Business owners who are not as tech savvy can also turn to local law firms in their region to help with the set up. The costs may be higher than online services, but can offer alternative to business owners who prefer in-person interactions.

How to keep an LLC in good standing

After setting up your LLC, it's essential to maintain its good standing. Here are some key steps to take:

  • File Annual Reports Most states require LLCs to file annual reports in order to stay in good standing. Missing the filing deadlines can cause the LLC to fall out of good standing with the state. This can affect the business' ability to operate such as obtaining bank accounts or business loans. Some states require a centennial or bi-annual filing instead of annual report.
  • Know What Taxes to Pay and Pay on Time Just like individuals, LLCs are subject to many different types of taxes from local business taxes, state franchise taxes, sales tax, and/or income taxes, to name the main ones. Be prepared to know what taxes and when to pay for them. Consult with a tax accountant for specific situations.
  • Set Up Separate Bookkeeping for the LLC In order to keep the limited liability protection, the company's cash flow operations should be completely separated from any personal transactions.
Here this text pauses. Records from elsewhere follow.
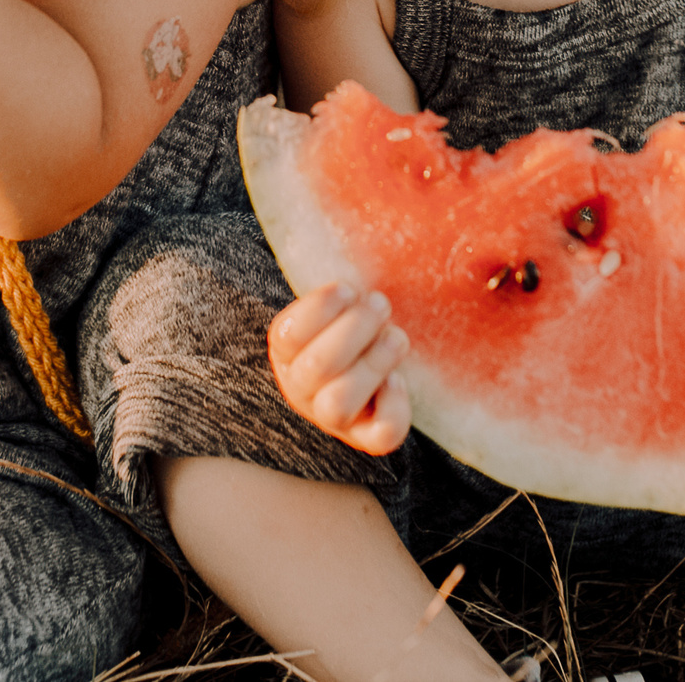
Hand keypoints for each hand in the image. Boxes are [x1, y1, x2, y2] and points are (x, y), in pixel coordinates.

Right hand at [268, 282, 411, 455]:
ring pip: (340, 402)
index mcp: (286, 352)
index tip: (347, 289)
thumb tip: (361, 247)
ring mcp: (333, 419)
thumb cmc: (349, 326)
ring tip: (394, 337)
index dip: (320, 308)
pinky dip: (394, 404)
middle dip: (356, 328)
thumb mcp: (334, 306)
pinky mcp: (368, 437)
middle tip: (380, 304)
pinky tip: (397, 380)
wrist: (364, 371)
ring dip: (375, 362)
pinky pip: (381, 434)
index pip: (287, 334)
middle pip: (318, 366)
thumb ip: (340, 290)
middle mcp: (301, 389)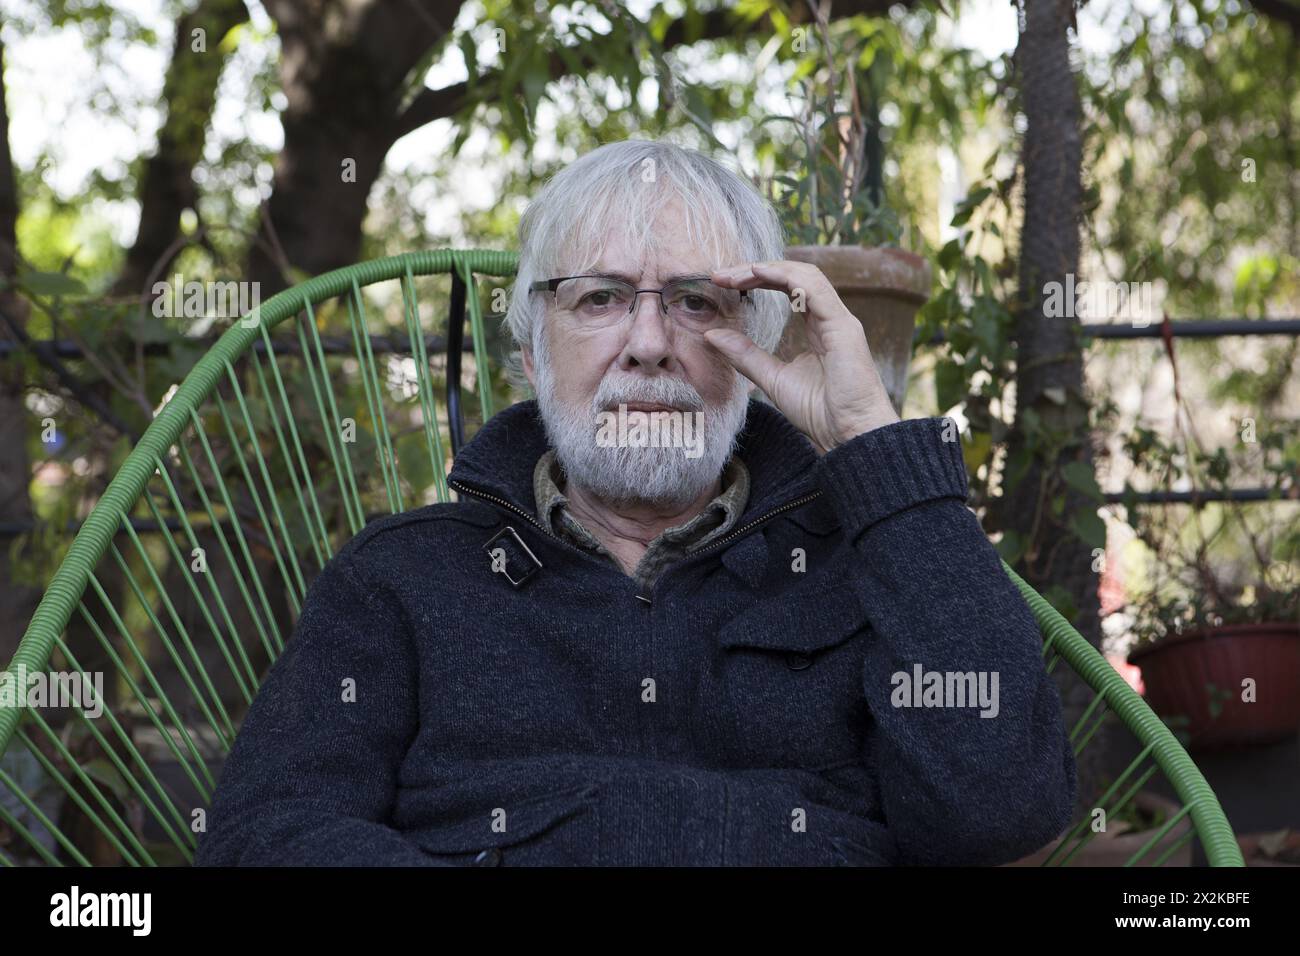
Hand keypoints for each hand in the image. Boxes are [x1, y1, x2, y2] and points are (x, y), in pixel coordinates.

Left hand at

This is best done by setting up a separate business bank account, credit cards, payment accounts (such as PayPal), and proper record keeping.
  • Update Operating Agreement When Needed As the business grows or changes, update the operating agreement accordingly.

From time to time, it's important to check if the LLC remains in good standing by requesting a report from the state, usually with the Secretary of State.

Manager-Managed vs. Member-Managed

LLCs can be structured in various ways, but there are two primary management structures:

  • Manager-Managed: Members appoint one or more managers to handle the day-to-day operations of the LLC.
  • Member-Managed: All members actively participate in the business's management decisions.

Single Member vs. Multi-Member

  • Single Member: A single-member structure typically involves one individual who is solely responsible for the operations and decision-making within the entity.
  • Multi-Member: A multi-member structure includes multiple individuals who share responsibilities, collaborate on decision-making, and contribute to the overall management of the entity.

Types of LLCs

Series LLC

A Series LLC allows a single LLC to have multiple "series" or subdivisions, each with its own assets, liabilities, and members. This structure is beneficial for businesses with diverse operations or investments. One common industry that utilizes Series LLC is real estate for owners of multiple real estate properties.

PLLC

A Professional Limited Liability Company (PLLC) is a specific type of LLC meant for licensed professionals like doctors, lawyers, and accountants. It provides the same liability protections as an LLC while allowing licensed professionals to offer their services.

L3Cs

Low-Profit Limited Liability Companies (L3Cs) are hybrid structures designed for organizations with primarily charitable or educational purposes. They allow investors to contribute funds while receiving a limited return.

Not all states offer all of these variations of LLCs. Therefore, it's important to check with the specific state where the LLC is or will be formed. Typically the information is available with the Secretary of State. Consult with the local attorney if the information is unclear.

Alternatives to LLCs

While LLCs provide significant benefits, they might not be the best choice for every business. Here are some alternatives:

  • Sole Proprietorship is the default business structure that a business owner operates under when they start their business without setting up a formal legal entity. This business structure provides no legal protection or tax benefits for its owner, but is the simplest to operate under.
  • Partnership is by definition when two or more individuals agree to do business together. It is easy to establish but, similar to the Sole Proprietorship, does not offer personal liability protection.
  • Corporation Provides strong liability protection but is more complex and expensive to maintain.
  • S Corporation Offers pass-through taxation like an LLC but with limitations on corporate structure and restrictions on ownership.